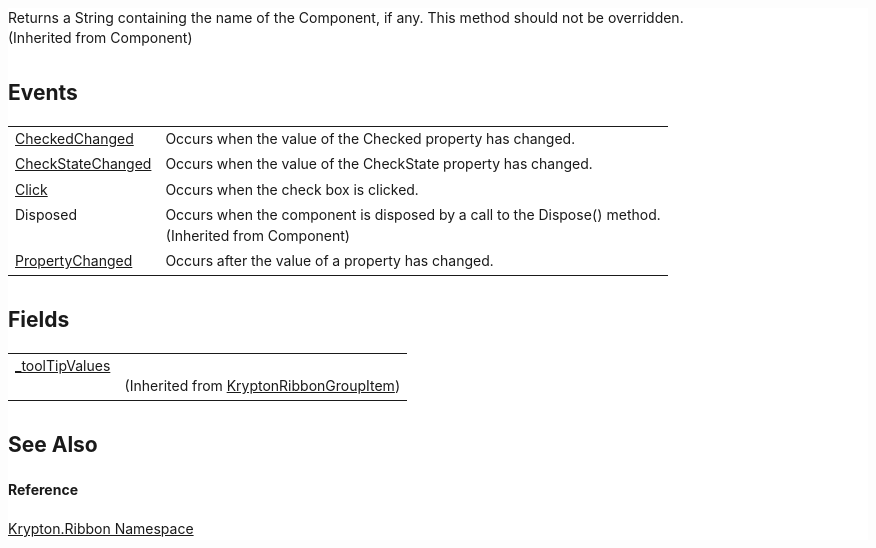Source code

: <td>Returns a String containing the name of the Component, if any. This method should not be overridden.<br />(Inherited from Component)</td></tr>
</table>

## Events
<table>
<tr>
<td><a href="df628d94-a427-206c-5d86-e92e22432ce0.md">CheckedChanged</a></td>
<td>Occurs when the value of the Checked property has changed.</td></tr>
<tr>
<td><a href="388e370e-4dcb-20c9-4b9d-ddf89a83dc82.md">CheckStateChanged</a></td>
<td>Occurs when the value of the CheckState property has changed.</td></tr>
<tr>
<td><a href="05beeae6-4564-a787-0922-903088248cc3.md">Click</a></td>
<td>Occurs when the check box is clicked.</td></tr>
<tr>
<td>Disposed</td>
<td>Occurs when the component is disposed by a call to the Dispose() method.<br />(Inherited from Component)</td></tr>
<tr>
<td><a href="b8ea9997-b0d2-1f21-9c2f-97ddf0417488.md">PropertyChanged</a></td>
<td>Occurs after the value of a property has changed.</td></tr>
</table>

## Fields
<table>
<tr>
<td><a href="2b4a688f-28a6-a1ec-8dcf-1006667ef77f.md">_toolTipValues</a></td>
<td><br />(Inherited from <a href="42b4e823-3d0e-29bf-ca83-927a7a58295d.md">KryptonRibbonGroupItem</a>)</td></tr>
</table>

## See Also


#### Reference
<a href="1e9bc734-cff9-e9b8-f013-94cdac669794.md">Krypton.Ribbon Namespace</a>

--------------------

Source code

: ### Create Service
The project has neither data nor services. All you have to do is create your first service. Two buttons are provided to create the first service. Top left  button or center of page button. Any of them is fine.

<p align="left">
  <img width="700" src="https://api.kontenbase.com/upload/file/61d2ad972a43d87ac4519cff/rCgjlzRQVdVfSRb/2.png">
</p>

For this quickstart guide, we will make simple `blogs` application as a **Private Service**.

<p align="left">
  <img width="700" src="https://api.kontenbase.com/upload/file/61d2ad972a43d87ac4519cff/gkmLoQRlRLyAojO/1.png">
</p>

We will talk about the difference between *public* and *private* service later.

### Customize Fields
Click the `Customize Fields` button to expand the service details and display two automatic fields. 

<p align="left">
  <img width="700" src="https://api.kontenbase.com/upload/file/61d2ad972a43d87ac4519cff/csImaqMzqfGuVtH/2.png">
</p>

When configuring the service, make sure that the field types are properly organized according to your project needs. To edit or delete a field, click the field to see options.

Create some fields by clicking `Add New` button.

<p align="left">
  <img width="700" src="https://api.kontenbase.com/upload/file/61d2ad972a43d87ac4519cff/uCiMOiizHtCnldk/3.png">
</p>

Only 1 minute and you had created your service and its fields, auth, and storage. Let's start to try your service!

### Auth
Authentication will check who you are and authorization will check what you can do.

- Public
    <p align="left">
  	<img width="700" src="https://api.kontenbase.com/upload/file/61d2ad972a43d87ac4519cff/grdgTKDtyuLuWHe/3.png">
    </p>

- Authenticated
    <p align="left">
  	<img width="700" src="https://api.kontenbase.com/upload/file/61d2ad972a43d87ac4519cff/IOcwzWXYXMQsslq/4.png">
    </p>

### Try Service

--------------------

Job item. Could you copy each line in the listing above that includes the word "from"?

Solved problem.
: <td>Returns a String containing the name of the Component, if any. This method should not be overridden.<br />(Inherited from Component)</td></tr>
<td>Occurs when the component is disposed by a call to the Dispose() method.<br />(Inherited from Component)</td></tr>
<td><br />(Inherited from <a href="42b4e823-3d0e-29bf-ca83-927a7a58295d.md">KryptonRibbonGroupItem</a>)</td></tr>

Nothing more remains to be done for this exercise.